На фронте в часы неудач мы говорили, подбадривая друг друга: «Победил же советский народ армии четырнадцати стран интервентов. Должны победить и мы». В госпитале я сказал себе, что если в мире существует наука, которая может спасти меня, то она может быть только в одной стране — СССР. Я приехал сюда, и не ошибся. Мои друзья будут рады и горды тем, что именно советский ученый вернул мне возможность пожимать им руки и поднимать кулаки в знак боевого приветствия. Но самое главное — это то, что я могу вернуться в ряды борцов за свободу и независимость героической республиканской Испании. А когда мы разгромим интервентов и вернемся к мирному труду и я займусь тем, чему научил меня овеянный теперь славой многострадальный Мадридский университет, я не забуду вас, товарищ профессор Бурденко, потому что пальцы моей правой руки будут держать перо.
Судьба друзей
В феврале я оставил Мадрид, и с тех пор я поддерживаю связь с далекими друзьями только письмами.

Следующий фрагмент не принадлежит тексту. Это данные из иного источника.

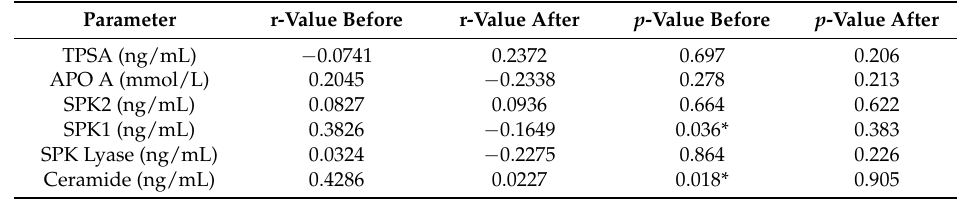
Table 5. A correlation between HDL and the individual analyses.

Луканди находится на Гвадалахарском фронте. Он командует четырнадцатой дивизией. Из старых бойцов и командиров, служивших вместе с ним в четвертом батальоне, не осталось никого, кроме Хозе Кастаньедо — старого моего товарища по университету. В Москве я получил от моей сестры письмо, которое страшно опечалило меня. Сестра писала:
«Твой друг капитан погиб в бою. Он пробирался со связкой гранат к окопу врага, когда его настигла смерть».
Сестра не указывала фамилии капитана, но мне было ясно, что речь шла о Фелисе Луканди. У меня был только один друг-капитан. В тот же день я отправил письмо своим родным в Мадрид и просил срочно сообщить о подробностях гибели моего большого друга. Несколько дней назад я получил ответ. Он меня потряс не меньше, чем первое письмо. Сестра писала не о Луканди, а о Панчовидио, который за время моего отсутствия получил звание капитана. Он погиб за Лас-Навасом, ночью, когда, захватив с собой связку ручных гранат, пробрался в расположение фашистов, чтобы уничтожить вражеское пулеметное гнездо.
Панчовидио успел бросить связку, но был убит наповал врагами. Бойцы под огнем унесли тело своего капитана. Его хоронили в Мадриде.